• _DATASET EXTRACT_
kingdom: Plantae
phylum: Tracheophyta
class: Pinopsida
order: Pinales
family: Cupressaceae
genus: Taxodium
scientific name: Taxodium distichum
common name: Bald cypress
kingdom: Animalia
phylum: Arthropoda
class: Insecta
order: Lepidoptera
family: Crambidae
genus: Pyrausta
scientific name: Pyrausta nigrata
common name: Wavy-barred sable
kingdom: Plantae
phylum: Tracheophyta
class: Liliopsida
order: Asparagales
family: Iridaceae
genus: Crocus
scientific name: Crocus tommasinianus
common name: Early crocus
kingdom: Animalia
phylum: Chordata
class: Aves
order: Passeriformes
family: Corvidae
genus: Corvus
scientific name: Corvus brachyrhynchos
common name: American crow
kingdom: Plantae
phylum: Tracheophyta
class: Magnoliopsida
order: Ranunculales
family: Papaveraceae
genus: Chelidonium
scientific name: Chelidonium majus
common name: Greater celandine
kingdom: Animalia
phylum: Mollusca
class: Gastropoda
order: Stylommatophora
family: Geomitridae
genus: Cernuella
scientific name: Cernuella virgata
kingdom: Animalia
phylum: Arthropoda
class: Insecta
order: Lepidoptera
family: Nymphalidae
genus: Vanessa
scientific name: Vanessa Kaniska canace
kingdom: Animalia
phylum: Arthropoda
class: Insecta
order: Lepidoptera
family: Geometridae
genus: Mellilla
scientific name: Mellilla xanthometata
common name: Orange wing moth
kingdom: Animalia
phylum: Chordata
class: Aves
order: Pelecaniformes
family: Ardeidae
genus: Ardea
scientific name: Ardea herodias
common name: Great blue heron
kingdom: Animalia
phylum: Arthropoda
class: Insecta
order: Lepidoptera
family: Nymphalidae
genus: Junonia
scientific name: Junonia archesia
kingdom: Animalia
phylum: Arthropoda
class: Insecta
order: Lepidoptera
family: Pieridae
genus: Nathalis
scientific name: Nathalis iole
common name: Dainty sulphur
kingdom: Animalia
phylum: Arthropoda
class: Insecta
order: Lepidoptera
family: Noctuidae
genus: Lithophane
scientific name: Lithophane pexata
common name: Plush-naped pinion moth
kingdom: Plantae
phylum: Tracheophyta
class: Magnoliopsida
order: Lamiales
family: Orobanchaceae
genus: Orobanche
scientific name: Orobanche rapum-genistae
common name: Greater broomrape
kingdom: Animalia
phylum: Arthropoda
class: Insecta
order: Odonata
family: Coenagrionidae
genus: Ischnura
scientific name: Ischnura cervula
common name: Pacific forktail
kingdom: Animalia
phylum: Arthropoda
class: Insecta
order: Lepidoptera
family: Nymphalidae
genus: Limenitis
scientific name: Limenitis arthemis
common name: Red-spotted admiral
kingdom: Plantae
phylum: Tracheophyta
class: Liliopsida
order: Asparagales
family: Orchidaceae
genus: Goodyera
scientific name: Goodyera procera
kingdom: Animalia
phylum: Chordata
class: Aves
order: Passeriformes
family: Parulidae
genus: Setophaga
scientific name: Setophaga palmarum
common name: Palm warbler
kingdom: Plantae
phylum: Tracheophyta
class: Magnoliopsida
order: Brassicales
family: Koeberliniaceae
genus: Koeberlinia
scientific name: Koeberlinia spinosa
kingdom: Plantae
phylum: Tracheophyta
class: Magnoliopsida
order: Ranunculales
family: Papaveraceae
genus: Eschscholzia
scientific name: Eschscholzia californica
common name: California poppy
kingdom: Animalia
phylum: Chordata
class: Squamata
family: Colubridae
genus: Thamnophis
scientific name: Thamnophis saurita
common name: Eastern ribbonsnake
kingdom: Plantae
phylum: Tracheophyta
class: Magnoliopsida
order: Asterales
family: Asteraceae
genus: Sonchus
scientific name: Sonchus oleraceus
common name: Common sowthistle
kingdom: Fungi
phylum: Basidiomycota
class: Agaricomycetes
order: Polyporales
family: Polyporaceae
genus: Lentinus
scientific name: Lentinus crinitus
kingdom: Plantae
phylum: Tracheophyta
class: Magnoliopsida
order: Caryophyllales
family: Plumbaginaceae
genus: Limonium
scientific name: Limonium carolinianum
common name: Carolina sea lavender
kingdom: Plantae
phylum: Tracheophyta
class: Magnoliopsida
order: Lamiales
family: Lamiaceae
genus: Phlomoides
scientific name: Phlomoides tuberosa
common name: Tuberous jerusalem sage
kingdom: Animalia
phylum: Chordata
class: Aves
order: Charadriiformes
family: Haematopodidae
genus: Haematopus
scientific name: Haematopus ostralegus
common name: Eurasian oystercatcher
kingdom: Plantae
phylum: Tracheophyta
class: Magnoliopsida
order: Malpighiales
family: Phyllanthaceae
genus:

• _EXERCISE_
Please give the lines of all the items above again, with "scientific name" swapped out for "species" and nothing else changed.

• _FINAL RESULT_
kingdom: Plantae
phylum: Tracheophyta
class: Pinopsida
order: Pinales
family: Cupressaceae
genus: Taxodium
species: Taxodium distichum
common name: Bald cypress
kingdom: Animalia
phylum: Arthropoda
class: Insecta
order: Lepidoptera
family: Crambidae
genus: Pyrausta
species: Pyrausta nigrata
common name: Wavy-barred sable
kingdom: Plantae
phylum: Tracheophyta
class: Liliopsida
order: Asparagales
family: Iridaceae
genus: Crocus
species: Crocus tommasinianus
common name: Early crocus
kingdom: Animalia
phylum: Chordata
class: Aves
order: Passeriformes
family: Corvidae
genus: Corvus
species: Corvus brachyrhynchos
common name: American crow
kingdom: Plantae
phylum: Tracheophyta
class: Magnoliopsida
order: Ranunculales
family: Papaveraceae
genus: Chelidonium
species: Chelidonium majus
common name: Greater celandine
kingdom: Animalia
phylum: Mollusca
class: Gastropoda
order: Stylommatophora
family: Geomitridae
genus: Cernuella
species: Cernuella virgata
kingdom: Animalia
phylum: Arthropoda
class: Insecta
order: Lepidoptera
family: Nymphalidae
genus: Vanessa
species: Vanessa Kaniska canace
kingdom: Animalia
phylum: Arthropoda
class: Insecta
order: Lepidoptera
family: Geometridae
genus: Mellilla
species: Mellilla xanthometata
common name: Orange wing moth
kingdom: Animalia
phylum: Chordata
class: Aves
order: Pelecaniformes
family: Ardeidae
genus: Ardea
species: Ardea herodias
common name: Great blue heron
kingdom: Animalia
phylum: Arthropoda
class: Insecta
order: Lepidoptera
family: Nymphalidae
genus: Junonia
species: Junonia archesia
kingdom: Animalia
phylum: Arthropoda
class: Insecta
order: Lepidoptera
family: Pieridae
genus: Nathalis
species: Nathalis iole
common name: Dainty sulphur
kingdom: Animalia
phylum: Arthropoda
class: Insecta
order: Lepidoptera
family: Noctuidae
genus: Lithophane
species: Lithophane pexata
common name: Plush-naped pinion moth
kingdom: Plantae
phylum: Tracheophyta
class: Magnoliopsida
order: Lamiales
family: Orobanchaceae
genus: Orobanche
species: Orobanche rapum-genistae
common name: Greater broomrape
kingdom: Animalia
phylum: Arthropoda
class: Insecta
order: Odonata
family: Coenagrionidae
genus: Ischnura
species: Ischnura cervula
common name: Pacific forktail
kingdom: Animalia
phylum: Arthropoda
class: Insecta
order: Lepidoptera
family: Nymphalidae
genus: Limenitis
species: Limenitis arthemis
common name: Red-spotted admiral
kingdom: Plantae
phylum: Tracheophyta
class: Liliopsida
order: Asparagales
family: Orchidaceae
genus: Goodyera
species: Goodyera procera
kingdom: Animalia
phylum: Chordata
class: Aves
order: Passeriformes
family: Parulidae
genus: Setophaga
species: Setophaga palmarum
common name: Palm warbler
kingdom: Plantae
phylum: Tracheophyta
class: Magnoliopsida
order: Brassicales
family: Koeberliniaceae
genus: Koeberlinia
species: Koeberlinia spinosa
kingdom: Plantae
phylum: Tracheophyta
class: Magnoliopsida
order: Ranunculales
family: Papaveraceae
genus: Eschscholzia
species: Eschscholzia californica
common name: California poppy
kingdom: Animalia
phylum: Chordata
class: Squamata
family: Colubridae
genus: Thamnophis
species: Thamnophis saurita
common name: Eastern ribbonsnake
kingdom: Plantae
phylum: Tracheophyta
class: Magnoliopsida
order: Asterales
family: Asteraceae
genus: Sonchus
species: Sonchus oleraceus
common name: Common sowthistle
kingdom: Fungi
phylum: Basidiomycota
class: Agaricomycetes
order: Polyporales
family: Polyporaceae
genus: Lentinus
species: Lentinus crinitus
kingdom: Plantae
phylum: Tracheophyta
class: Magnoliopsida
order: Caryophyllales
family: Plumbaginaceae
genus: Limonium
species: Limonium carolinianum
common name: Carolina sea lavender
kingdom: Plantae
phylum: Tracheophyta
class: Magnoliopsida
order: Lamiales
family: Lamiaceae
genus: Phlomoides
species: Phlomoides tuberosa
common name: Tuberous jerusalem sage
kingdom: Animalia
phylum: Chordata
class: Aves
order: Charadriiformes
family: Haematopodidae
genus: Haematopus
species: Haematopus ostralegus
common name: Eurasian oystercatcher
kingdom: Plantae
phylum: Tracheophyta
class: Magnoliopsida
order: Malpighiales
family: Phyllanthaceae
genus:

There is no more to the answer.